Highlight of my Morning - Blåhaj Lemmy

Lemmy

Who even uses apt-get these days?
Yeah apt-get is so old it officially misses packages that apt… gets.
Whoa, do you have something to read up on that? I'd be extremely surprised, since apt-get is supposed to be the script-safe variant, i.e. I'd imagine it's the more stable of the two.

It’s actually just personal experience, but I stopped using apt-get a few years back now because I noticed if I did apt after apt-get there would often be a bunch of packages it missed.

Edit: looks like it might be because apt-get can’t satisfy dependencies install new packages when upgrading while apt can since apt is a suite of different apt tools rolled into one.

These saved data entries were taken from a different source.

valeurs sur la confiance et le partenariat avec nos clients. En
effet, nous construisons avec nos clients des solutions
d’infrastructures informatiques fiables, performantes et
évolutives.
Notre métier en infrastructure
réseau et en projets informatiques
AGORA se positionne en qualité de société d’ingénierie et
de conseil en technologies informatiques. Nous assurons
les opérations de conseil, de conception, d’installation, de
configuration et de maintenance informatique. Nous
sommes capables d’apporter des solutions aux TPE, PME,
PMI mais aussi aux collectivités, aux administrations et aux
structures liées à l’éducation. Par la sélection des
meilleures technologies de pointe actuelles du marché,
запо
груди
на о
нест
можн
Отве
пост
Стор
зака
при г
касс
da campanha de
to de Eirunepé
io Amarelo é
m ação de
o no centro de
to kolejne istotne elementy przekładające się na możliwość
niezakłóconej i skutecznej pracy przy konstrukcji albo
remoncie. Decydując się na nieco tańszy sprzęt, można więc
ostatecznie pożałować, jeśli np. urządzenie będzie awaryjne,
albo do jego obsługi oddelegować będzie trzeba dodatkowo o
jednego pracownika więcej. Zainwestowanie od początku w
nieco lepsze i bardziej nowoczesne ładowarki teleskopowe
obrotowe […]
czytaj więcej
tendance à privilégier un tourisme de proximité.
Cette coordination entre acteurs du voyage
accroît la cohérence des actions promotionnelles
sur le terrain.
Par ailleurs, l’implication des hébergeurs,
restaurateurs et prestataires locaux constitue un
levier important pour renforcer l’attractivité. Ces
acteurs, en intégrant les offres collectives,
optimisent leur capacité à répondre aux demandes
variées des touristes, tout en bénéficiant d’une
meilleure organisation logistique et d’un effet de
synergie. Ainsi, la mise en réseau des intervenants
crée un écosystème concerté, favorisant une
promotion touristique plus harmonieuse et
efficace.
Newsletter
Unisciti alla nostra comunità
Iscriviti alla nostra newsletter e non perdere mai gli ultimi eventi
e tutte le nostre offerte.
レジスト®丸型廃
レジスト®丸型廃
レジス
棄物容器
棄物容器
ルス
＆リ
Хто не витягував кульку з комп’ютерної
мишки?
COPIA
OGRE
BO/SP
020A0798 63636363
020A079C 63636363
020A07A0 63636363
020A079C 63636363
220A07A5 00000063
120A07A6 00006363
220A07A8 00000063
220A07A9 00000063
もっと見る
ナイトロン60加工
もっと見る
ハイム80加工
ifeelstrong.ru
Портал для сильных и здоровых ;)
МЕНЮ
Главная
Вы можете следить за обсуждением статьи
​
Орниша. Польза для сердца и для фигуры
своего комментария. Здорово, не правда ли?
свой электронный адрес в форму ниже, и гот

Yeah I’m reading a little bit on it, and it seems like apt-get can’t install new packages during an upgrade. On initial reading I was thinking there were specific packages it couldn’t download or something, but this makes sense too. Regardless, this is news to me; I always assumed that apt and apt-get were the same process, just with apt-get having stable text output for awk’ing and apt being human-readable. I’ve been using nala for a long time anyway, but this is very useful knowledge.

I’ve been using nala for a long time anyway

Does Simba know about this?

Wait what.

apt-get is made for scripting, apt is interactive. Both should resolve dependencies. dpkg does not resolve them.

But for interactive usage always use apt, guides using apt-get have no idea what they are doing

You’re right, I misspoke, it’s that it can’t install new packages, it can only upgrade existing ones. I guess I was thinking the only reason it would need to install new packages was if that was a new dependency.